Task list →
1 > Copy the portion of the sexual assault investigation article between "He lunged from" and "to call 911.", inclusive.
2 > Continue the article on sexual assault investigations in Minnesota from the point at which it ends.

Denied Justice

Sexual assault cases in the Twin Cities and across Minnesota are being investigated poorly or not at all, leaving many women feeling betrayed by a system they once trusted

Brooke Morath barely saw the man who attacked her.

He lunged from the dark early one morning in Minneapolis, blinding her with pepper spray as she scraped snow off her car. Then he tackled her face down onto the frozen ground and raped her.

Bleeding, her eyes burning, Morath staggered to a friend’s house and banged on a window for help, pleading for someone to call 911.

Over the next few hours, the University of Minnesota pre-med student did everything she could to help investigators. She went to the hospital for a sexual assault exam. To preserve possible evidence, she didn’t shower or wash her clothing. When police officers arrived, she answered their questions calmly. An investigator assured Morath that her case was his top priority.

Within days, however, she began to have doubts. She discovered that the police crime alert for her rape listed an inaccurate address. And that officers had missed three nearby businesses while canvassing the neighborhood for surveillance video. Eventually, she said, police stopped returning her calls.

That was two years ago.

Today, Morath has lost hope that police will ever find the man who raped her, and she worries that he is still preying on other women.

“It’s a terrifying, humiliating and defeating feeling,” she said. “It shouldn’t be this hard for a victim.”

A Star Tribune review of more than 1,000 sexual assault cases, filed around the state in a recent two-year period, reveals chronic errors and investigative failings by Minnesota’s largest law enforcement agencies, including those in Minneapolis and St. Paul.

In almost a quarter of the cases, records show, police never assigned an investigator.

In about one-third of them, the investigator never interviewed the victim.

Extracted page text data
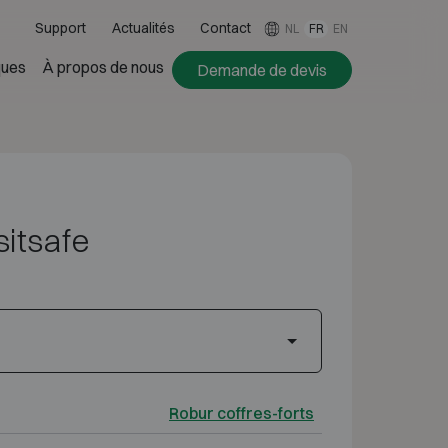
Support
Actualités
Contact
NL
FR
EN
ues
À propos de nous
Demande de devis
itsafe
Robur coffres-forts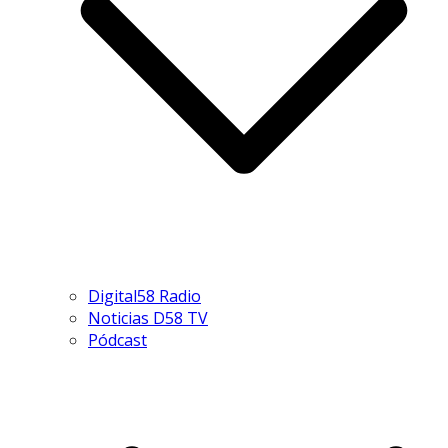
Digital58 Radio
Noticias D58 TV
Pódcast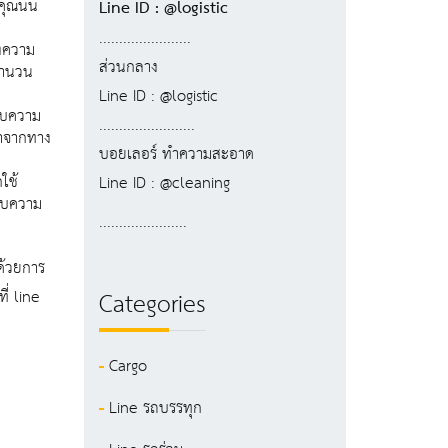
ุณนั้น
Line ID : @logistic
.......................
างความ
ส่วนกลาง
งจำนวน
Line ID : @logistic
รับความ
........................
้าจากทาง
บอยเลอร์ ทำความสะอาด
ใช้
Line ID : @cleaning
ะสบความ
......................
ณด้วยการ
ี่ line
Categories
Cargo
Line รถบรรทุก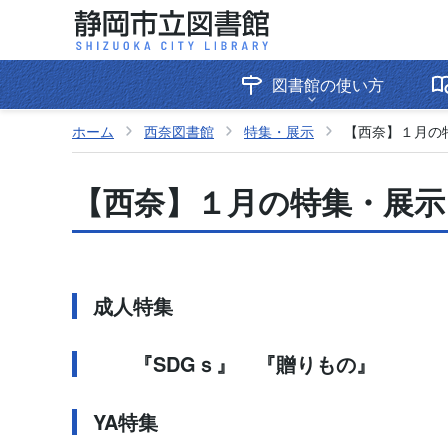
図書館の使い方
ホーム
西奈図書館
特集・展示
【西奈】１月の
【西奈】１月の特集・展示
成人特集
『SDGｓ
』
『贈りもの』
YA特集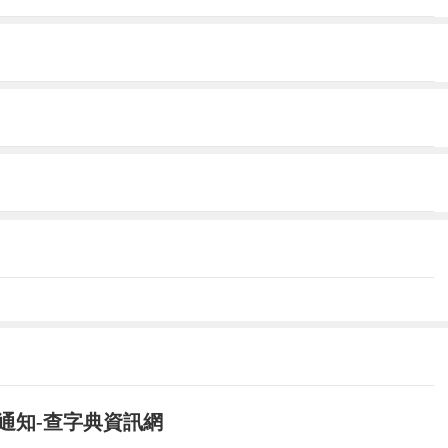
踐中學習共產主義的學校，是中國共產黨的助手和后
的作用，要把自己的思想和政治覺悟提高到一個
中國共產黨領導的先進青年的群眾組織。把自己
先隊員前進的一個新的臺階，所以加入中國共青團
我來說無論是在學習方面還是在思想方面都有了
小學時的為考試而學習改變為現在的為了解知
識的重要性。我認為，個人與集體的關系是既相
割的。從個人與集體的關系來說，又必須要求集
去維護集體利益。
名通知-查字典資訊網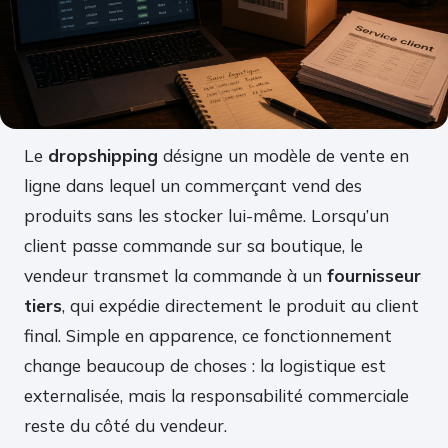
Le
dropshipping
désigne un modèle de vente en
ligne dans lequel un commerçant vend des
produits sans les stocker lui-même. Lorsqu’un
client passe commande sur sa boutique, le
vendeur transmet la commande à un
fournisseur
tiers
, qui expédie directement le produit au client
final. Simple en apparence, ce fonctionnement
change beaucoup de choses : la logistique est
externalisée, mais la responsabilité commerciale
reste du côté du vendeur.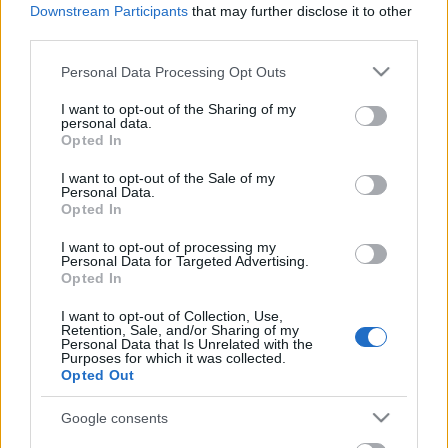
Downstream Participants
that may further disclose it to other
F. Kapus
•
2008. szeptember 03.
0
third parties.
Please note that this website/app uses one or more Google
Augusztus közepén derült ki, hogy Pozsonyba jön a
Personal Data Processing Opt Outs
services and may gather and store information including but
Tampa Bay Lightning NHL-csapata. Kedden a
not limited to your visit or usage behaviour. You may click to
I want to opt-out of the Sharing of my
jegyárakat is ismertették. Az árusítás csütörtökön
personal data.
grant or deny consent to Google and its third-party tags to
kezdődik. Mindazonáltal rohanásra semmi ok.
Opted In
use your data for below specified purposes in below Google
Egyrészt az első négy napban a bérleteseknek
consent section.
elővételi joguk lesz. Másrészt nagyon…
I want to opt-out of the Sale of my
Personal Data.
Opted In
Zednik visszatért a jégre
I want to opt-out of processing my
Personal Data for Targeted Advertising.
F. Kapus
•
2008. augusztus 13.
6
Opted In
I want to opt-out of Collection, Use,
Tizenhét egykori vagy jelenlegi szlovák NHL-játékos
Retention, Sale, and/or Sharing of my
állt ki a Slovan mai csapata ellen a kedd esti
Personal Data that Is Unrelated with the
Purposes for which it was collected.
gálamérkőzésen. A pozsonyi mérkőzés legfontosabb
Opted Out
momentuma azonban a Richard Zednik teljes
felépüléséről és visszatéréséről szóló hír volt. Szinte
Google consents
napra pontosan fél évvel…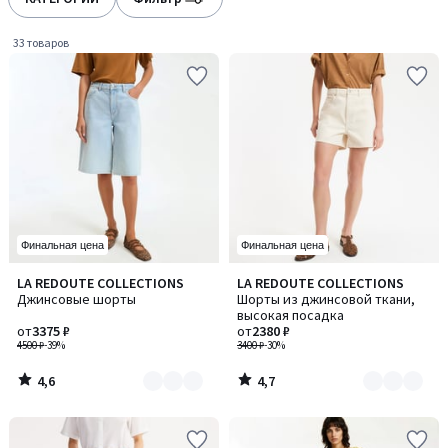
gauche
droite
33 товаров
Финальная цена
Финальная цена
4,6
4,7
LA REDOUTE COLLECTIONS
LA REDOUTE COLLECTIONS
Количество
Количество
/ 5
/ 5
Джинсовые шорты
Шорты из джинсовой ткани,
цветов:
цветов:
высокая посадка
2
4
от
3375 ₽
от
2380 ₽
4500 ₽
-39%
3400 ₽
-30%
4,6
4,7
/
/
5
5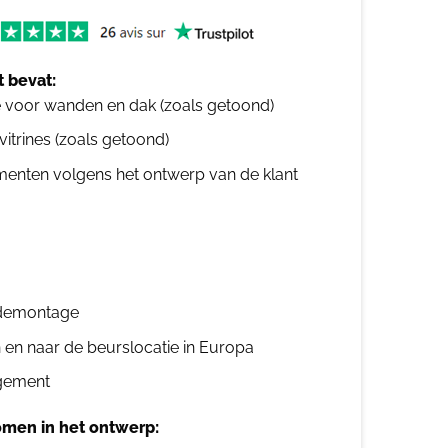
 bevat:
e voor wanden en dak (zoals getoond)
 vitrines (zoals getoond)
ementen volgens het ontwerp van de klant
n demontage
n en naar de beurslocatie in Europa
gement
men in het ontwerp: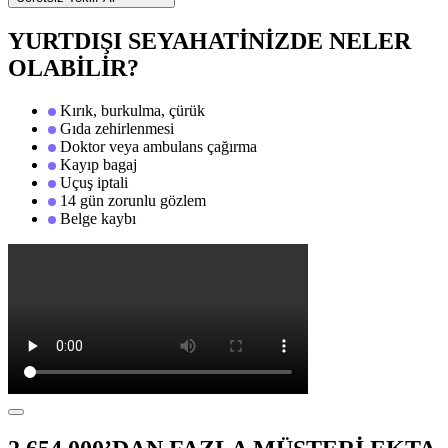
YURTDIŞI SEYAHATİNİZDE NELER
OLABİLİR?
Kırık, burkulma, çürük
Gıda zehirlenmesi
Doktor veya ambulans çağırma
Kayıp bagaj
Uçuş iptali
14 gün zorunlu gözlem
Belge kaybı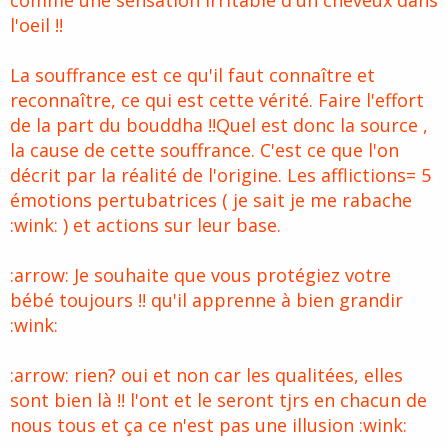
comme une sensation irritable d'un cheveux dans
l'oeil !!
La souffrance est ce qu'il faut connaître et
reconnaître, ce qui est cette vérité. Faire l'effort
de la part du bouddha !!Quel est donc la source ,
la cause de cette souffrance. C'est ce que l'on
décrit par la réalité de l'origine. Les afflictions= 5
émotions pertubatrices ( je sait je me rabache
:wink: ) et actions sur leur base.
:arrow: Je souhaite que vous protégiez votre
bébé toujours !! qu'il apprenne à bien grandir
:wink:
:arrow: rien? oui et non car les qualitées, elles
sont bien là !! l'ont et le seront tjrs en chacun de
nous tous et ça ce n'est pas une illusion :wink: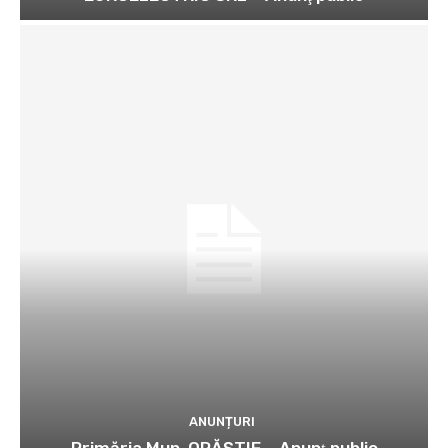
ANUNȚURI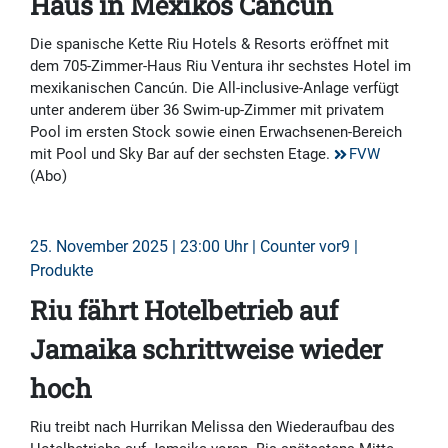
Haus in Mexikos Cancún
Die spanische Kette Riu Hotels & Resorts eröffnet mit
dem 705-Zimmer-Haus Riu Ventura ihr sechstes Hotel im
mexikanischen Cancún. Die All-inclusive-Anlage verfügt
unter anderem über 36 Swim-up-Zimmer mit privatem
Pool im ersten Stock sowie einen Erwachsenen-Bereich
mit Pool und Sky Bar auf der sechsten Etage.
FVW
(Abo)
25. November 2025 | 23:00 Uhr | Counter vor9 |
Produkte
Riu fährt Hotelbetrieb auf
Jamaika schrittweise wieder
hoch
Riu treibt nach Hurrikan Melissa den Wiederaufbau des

Answers to the tasks →
1 >
He lunged from the dark early one morning in Minneapolis, blinding her with pepper spray as she scraped snow off her car. Then he tackled her face down onto the frozen ground and raped her.

Bleeding, her eyes burning, Morath staggered to a friend’s house and banged on a window for help, pleading for someone to call 911.

2 >
In half the cases, police failed to interview potential witnesses.

Most of the cases — about 75 percent, including violent rapes by strangers — were never forwarded to prosecutors for criminal charges. Overall, fewer than one in 10 reported sexual assaults produced a conviction, records show.

Victims see it as a stark betrayal.

“I still struggle to feel safe,” said Morath, who is now 24. “Not only because I don’t know the identity of my rapist, but because I don’t trust the law enforcement officer assigned to my case.”

The failure to vigorously investigate sexual assaults is endangering women across Minnesota.

The Star Tribune identified more than 50 cases in which the suspect was someone who had been named, charged or even convicted in a prior sexual assault. Yet these men were rarely arrested when they turned up a second or third time in a police report.

Some committed more assaults before police finally caught up to them.

The 1,000 cases obtained so far amount to about half of all the records sought by the Star Tribune from the 20 law enforcement agencies that reported the most sexual assaults in 2015 and 2016, including Moorhead, Duluth and Mankato. Hundreds of records that were requested months ago have yet to be provided. The request to the Minneapolis Police Department, for example, is now more than a year old. It still has not been completed.

The Star Tribune also asked 13 veteran investigators from across the country to review more than 160 of the Minnesota case files. Combined, they found that police adequately handled just one in five cases.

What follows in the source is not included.